In a letter to President Obama, Rev. Gaddy requested that he institute policies that ensure national security while also protecting religious freedom, revise the military’s procurement process so that contractors do not imbed these messages in military equipment, halt purchases from Trijicon until these coded references are removed and phase the encoded sights out of use. Rev. Gaddy’s letter explained to President Obama the violations of these sights and the greater problems they create for the U.S. military and the national security of our country:
The Bible verse-inscribed telescopic gun sights clearly violate a government rule prohibiting proselytizing. These weapons are being used by American soldiers not only to root out terrorists but also to train Afghan and Iraqi soldiers; images of American soldiers as Christian crusaders come to mind when they are carrying weaponry bearing such verses. This incident simply adds to the perception that religion rather than national security is at the heart of our military’s presence abroad. In recent years, we also have seen Department of Defense reports using biblical verses as cover pages and soldiers stationed in Afghanistan distributing Bibles.

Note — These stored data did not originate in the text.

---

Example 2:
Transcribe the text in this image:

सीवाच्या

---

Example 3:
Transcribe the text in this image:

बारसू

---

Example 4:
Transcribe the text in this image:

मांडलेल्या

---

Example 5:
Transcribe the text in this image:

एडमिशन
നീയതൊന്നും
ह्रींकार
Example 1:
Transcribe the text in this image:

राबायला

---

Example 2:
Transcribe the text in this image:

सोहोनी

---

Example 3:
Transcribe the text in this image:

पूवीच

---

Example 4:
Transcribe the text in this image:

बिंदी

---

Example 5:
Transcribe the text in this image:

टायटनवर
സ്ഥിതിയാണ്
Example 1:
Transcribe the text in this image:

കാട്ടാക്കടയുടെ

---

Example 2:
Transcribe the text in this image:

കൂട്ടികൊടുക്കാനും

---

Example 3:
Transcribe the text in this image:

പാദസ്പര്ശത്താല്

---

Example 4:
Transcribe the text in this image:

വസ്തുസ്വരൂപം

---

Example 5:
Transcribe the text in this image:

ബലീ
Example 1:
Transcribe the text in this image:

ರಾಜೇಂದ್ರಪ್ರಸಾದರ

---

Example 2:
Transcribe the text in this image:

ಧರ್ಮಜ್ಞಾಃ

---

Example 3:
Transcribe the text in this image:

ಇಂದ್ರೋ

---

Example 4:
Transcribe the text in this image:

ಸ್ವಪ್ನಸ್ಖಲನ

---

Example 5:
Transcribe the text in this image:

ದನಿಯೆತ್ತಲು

The boundary between religion and government is a founding principle of our nation and Interfaith Alliance views with great concern any violation of this boundary. When it occurs within the military, thus affecting our soldiers at home and abroad, citizens of other countries and our own national security, it takes on even greater meaning.
We shared our letter and initial statement on this issue with members of the media and received an overwhelming response. Stories in the New York Times, Washington Post, and Associated Press, along with numerous other outlets, reported in detail on the gun sights, and quoted directly from Interfaith Alliance’s statement and letter to the president. Many in the blogosphere called on President Obama to begin implementing the recommendations in our letter.

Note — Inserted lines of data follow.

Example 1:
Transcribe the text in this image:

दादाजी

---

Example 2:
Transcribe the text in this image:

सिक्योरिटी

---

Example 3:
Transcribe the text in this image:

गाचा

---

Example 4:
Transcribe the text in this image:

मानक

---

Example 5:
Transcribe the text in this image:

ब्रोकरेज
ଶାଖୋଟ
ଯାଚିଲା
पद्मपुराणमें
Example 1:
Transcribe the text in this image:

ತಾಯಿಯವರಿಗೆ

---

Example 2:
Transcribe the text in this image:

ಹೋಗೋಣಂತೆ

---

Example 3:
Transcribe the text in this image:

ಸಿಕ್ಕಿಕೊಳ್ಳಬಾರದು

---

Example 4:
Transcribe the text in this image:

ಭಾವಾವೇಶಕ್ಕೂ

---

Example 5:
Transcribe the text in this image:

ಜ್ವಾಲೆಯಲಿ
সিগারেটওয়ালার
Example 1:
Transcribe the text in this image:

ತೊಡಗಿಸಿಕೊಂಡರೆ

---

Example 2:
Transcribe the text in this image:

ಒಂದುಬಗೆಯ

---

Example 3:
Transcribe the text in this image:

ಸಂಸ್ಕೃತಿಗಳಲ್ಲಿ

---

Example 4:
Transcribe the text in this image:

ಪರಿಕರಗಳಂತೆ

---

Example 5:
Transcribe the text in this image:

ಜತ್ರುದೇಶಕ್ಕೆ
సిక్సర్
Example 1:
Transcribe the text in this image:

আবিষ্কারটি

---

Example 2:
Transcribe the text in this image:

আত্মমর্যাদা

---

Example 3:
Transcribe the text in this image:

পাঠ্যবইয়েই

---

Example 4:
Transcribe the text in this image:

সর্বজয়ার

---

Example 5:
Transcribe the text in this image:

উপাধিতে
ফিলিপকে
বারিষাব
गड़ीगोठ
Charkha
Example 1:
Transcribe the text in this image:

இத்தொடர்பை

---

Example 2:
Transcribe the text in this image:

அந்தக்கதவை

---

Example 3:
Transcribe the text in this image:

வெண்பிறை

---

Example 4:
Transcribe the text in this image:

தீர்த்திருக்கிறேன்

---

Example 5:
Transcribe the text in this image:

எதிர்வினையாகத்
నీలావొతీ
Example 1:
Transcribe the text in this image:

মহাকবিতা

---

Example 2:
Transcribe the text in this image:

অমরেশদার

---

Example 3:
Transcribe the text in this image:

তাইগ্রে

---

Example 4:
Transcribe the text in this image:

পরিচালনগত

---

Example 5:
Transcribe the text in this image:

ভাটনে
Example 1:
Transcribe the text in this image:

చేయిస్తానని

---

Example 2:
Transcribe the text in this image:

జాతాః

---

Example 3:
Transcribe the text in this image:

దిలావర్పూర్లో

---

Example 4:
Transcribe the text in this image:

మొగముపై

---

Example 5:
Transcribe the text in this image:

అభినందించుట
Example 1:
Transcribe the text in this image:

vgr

Trijicon felt the heat. The company announced that it would stop inscribing the Bible codes on rifle sights made for the U.S. military, and would also provide the military with kits to remove the bible codes at no cost.
Ensuring religious freedom in the U.S. military is one of our top priorities this year. This incident merely brought to the forefront an issue that for years has been problematic and can have negative ramifications for the men and women who protect us and our freedoms, as well as the security interests of our country. This is merely the beginning of a significant role Interfaith Alliance plans to take to protect religious freedom within our military.